_Task objective_
Please format the records as a numbered list, beginning at their start and going on through the line with "[97, 153, 114, 187]", that line included, and leave out any blank lines. Keep the pictures out of the answer.

-- Begin --

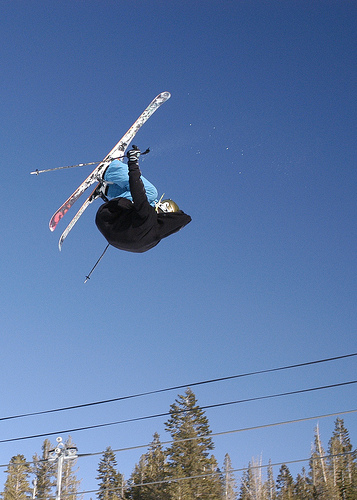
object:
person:
[89, 140, 191, 253]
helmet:
[156, 196, 180, 211]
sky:
[0, 0, 357, 500]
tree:
[139, 386, 227, 500]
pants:
[101, 155, 160, 207]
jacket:
[94, 158, 193, 255]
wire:
[0, 352, 357, 425]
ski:
[49, 92, 171, 237]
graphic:
[49, 190, 75, 230]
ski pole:
[28, 145, 153, 179]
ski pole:
[82, 238, 110, 286]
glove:
[123, 142, 144, 170]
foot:
[97, 153, 114, 187]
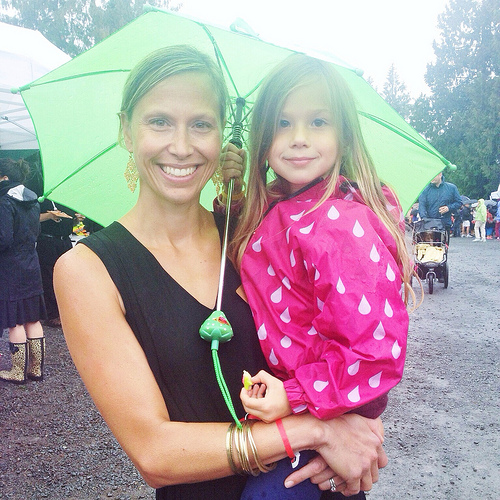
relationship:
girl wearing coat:
[232, 44, 415, 498] [205, 167, 407, 425]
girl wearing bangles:
[53, 44, 387, 500] [247, 419, 277, 473]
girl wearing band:
[53, 44, 387, 500] [276, 418, 296, 462]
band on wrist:
[276, 418, 296, 462] [301, 409, 335, 455]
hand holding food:
[238, 367, 290, 428] [242, 370, 254, 394]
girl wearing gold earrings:
[53, 44, 387, 500] [121, 150, 142, 193]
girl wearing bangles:
[232, 44, 415, 498] [228, 412, 273, 480]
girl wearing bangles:
[50, 42, 390, 495] [228, 412, 273, 480]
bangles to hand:
[226, 420, 263, 481] [302, 411, 387, 498]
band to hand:
[269, 413, 301, 460] [249, 385, 391, 499]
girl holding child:
[53, 44, 387, 500] [217, 44, 422, 419]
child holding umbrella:
[225, 58, 369, 494] [32, 6, 439, 251]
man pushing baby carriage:
[419, 171, 462, 284] [410, 214, 449, 294]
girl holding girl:
[53, 44, 387, 500] [241, 40, 427, 498]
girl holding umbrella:
[232, 44, 415, 498] [7, 22, 477, 266]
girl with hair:
[232, 44, 415, 498] [225, 55, 423, 312]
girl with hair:
[232, 44, 415, 498] [244, 67, 374, 212]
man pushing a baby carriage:
[419, 171, 462, 284] [410, 220, 448, 295]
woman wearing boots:
[0, 156, 52, 393] [1, 334, 51, 387]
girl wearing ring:
[53, 44, 387, 500] [329, 478, 337, 492]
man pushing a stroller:
[404, 163, 467, 299] [409, 217, 451, 294]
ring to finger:
[347, 476, 381, 497] [320, 473, 341, 496]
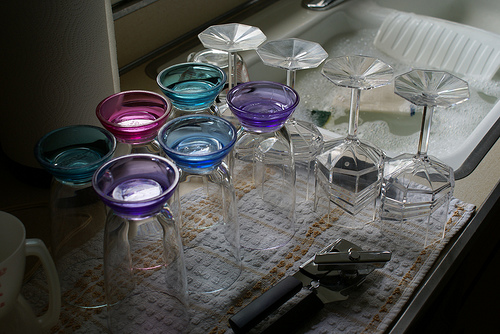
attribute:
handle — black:
[230, 272, 321, 332]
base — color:
[149, 57, 229, 111]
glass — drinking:
[155, 55, 226, 113]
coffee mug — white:
[2, 212, 63, 328]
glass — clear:
[226, 81, 296, 251]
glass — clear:
[319, 54, 384, 230]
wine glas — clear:
[366, 65, 471, 251]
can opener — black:
[230, 235, 390, 331]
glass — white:
[382, 62, 472, 245]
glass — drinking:
[90, 152, 180, 331]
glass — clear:
[318, 55, 395, 227]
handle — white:
[11, 236, 65, 330]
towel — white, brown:
[11, 152, 479, 329]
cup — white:
[0, 203, 67, 330]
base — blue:
[181, 125, 227, 157]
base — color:
[91, 152, 179, 212]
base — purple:
[226, 79, 301, 130]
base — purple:
[90, 152, 180, 218]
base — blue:
[154, 112, 238, 168]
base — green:
[34, 120, 117, 183]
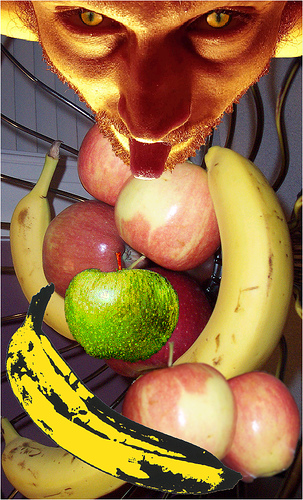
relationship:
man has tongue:
[35, 4, 245, 168] [130, 127, 175, 182]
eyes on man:
[69, 10, 251, 30] [35, 4, 245, 168]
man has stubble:
[35, 4, 245, 168] [174, 121, 203, 161]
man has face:
[35, 4, 245, 168] [60, 4, 237, 103]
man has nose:
[35, 4, 245, 168] [119, 60, 189, 147]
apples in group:
[53, 158, 217, 274] [12, 143, 283, 479]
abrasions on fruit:
[154, 174, 201, 250] [63, 250, 180, 365]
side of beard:
[23, 34, 89, 111] [42, 89, 269, 178]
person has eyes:
[35, 4, 245, 168] [69, 10, 251, 30]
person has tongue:
[35, 4, 245, 168] [130, 127, 175, 182]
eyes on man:
[69, 10, 251, 30] [8, 4, 297, 182]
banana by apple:
[202, 136, 288, 387] [122, 164, 223, 267]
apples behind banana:
[53, 158, 217, 274] [202, 136, 288, 387]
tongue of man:
[130, 127, 175, 182] [8, 4, 297, 182]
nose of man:
[119, 60, 189, 147] [8, 4, 297, 182]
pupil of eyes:
[85, 14, 100, 21] [69, 10, 251, 30]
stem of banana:
[20, 130, 62, 205] [14, 293, 243, 489]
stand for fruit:
[48, 320, 150, 420] [52, 195, 230, 403]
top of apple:
[128, 366, 229, 408] [124, 340, 229, 463]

-- End --

_Task result_
1. object:
2. person:
3. [89, 140, 191, 253]
4. helmet:
5. [156, 196, 180, 211]
6. sky:
7. [0, 0, 357, 500]
8. tree:
9. [139, 386, 227, 500]
10. pants:
11. [101, 155, 160, 207]
12. jacket:
13. [94, 158, 193, 255]
14. wire:
15. [0, 352, 357, 425]
16. ski:
17. [49, 92, 171, 237]
18. graphic:
19. [49, 190, 75, 230]
20. ski pole:
21. [28, 145, 153, 179]
22. ski pole:
23. [82, 238, 110, 286]
24. glove:
25. [123, 142, 144, 170]
26. foot:
27. [97, 153, 114, 187]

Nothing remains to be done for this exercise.